In college, I was excited about choosing additional subjects every semester. I used to spend more time and effort on them than on my regular coursework. However, I didn’t enjoy all of them. The lesson I learned the hard way was that choose a course not based on the topic, but based on the teacher. I once chose a course titled Intro to Human Behavior in Organization with an expectation that it would be about exploring psychology at workplace. However, the remarkably talented teacher turned such a practically important topic to bunch of definitions to be memorised. Other courses like neurophysiology and Intro to cognitive information processing offered similar disappointing experience. Teachers either lacked substance or were full of baloney.

I cherished courses like systems biology and physical cosmology without knowing much about the topic. I just picked them because they sounded cool, and was fortunate to have excellent teachers.

The same rule for books as well. Recently read a book titled “Why we die” by Venki Ramakrishna. The book included a lot of cellular biology, which I didn’t show interest earlier. But the good writing made me fall in love with the topic and gave me a new perspective about this topic.

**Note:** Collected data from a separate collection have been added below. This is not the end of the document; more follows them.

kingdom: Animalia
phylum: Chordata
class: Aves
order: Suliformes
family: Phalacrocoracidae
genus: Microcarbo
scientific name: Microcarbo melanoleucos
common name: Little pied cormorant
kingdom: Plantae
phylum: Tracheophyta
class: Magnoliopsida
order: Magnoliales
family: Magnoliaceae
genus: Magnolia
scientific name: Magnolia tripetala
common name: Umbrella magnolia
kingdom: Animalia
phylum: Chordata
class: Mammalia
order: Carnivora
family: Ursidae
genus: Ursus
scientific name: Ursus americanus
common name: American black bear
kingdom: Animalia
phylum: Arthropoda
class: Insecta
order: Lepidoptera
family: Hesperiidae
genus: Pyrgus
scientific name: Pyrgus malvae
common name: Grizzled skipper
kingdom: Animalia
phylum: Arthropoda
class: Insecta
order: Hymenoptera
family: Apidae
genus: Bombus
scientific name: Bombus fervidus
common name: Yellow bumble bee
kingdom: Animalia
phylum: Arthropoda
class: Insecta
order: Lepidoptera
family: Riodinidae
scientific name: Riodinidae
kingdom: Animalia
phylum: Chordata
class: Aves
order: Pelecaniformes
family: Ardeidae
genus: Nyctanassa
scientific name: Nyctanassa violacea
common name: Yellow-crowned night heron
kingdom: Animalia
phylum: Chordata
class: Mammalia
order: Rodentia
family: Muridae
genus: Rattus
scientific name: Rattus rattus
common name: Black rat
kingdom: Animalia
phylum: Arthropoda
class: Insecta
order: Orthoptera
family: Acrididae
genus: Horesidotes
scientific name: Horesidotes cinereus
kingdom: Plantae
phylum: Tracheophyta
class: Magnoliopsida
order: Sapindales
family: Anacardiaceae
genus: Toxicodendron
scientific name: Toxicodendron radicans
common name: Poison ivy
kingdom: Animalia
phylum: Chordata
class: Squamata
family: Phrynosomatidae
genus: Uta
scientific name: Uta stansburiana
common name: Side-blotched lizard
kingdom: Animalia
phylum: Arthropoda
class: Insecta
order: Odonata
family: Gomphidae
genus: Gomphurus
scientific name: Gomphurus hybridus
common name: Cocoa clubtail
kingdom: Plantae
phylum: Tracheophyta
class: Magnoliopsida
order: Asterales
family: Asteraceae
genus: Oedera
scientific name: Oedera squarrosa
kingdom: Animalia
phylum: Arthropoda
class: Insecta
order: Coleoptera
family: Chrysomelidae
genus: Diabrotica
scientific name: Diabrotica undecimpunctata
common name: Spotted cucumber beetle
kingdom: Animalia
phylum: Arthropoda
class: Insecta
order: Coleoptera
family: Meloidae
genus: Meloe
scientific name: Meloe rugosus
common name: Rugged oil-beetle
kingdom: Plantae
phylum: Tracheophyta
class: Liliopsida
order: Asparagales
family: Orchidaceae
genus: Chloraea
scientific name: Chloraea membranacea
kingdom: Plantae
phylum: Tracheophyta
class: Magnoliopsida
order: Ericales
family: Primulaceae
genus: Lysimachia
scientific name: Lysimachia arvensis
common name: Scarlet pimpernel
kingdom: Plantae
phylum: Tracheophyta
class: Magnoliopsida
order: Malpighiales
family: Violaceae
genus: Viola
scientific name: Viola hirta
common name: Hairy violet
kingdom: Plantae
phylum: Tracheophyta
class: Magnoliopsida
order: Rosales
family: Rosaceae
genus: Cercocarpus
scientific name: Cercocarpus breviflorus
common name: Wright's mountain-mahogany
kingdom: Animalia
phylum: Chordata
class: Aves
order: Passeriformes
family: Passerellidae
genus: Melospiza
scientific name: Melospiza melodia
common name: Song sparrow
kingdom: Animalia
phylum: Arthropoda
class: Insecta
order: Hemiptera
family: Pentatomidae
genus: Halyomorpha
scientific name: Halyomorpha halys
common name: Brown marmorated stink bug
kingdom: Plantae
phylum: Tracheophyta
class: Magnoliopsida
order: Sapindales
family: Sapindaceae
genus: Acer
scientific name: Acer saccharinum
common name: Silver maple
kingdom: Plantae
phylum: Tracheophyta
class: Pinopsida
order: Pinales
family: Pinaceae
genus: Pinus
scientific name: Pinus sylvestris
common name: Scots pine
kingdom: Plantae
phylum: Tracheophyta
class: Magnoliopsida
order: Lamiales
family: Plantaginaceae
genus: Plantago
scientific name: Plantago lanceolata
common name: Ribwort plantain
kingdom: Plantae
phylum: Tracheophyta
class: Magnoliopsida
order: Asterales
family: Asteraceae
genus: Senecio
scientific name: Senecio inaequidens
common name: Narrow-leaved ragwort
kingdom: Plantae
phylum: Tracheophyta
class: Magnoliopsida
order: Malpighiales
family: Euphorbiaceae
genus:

And another encounter of this experience was in a neuroscience symposium. I had come for systems neuroscience, but with most of the talks to related molecular neuroscience, which bored me as I couldn’t understand most of the talk. But there was one talk, by this guy named Francis Lee. His talk had predominantly molecular neuroscience stuff, yet I and my like-minded friends were enthralled by his talk. What captured was the clarity in the talk. The reasoning behind each step was clear and explained in simple terms. Yet, there was nothing charismatic voice or regular witty jokes. The man had captured attention of non-specialists, just with a well arranged talk.

In summary, its the right person that kindles the spark of interest. Think about a topic you are currently excited about, it is exciting because there was a time ,when someone who understand the topic well, has spoken or written about it. Now think about a topic you hate, and you would be able to recollect the way it felt boring and frustrating when it was introduced to you. As an experiment, try picking up popular book by a good author on a topic you hate. If well written, the book might create irrational desire of pursuing it as a career.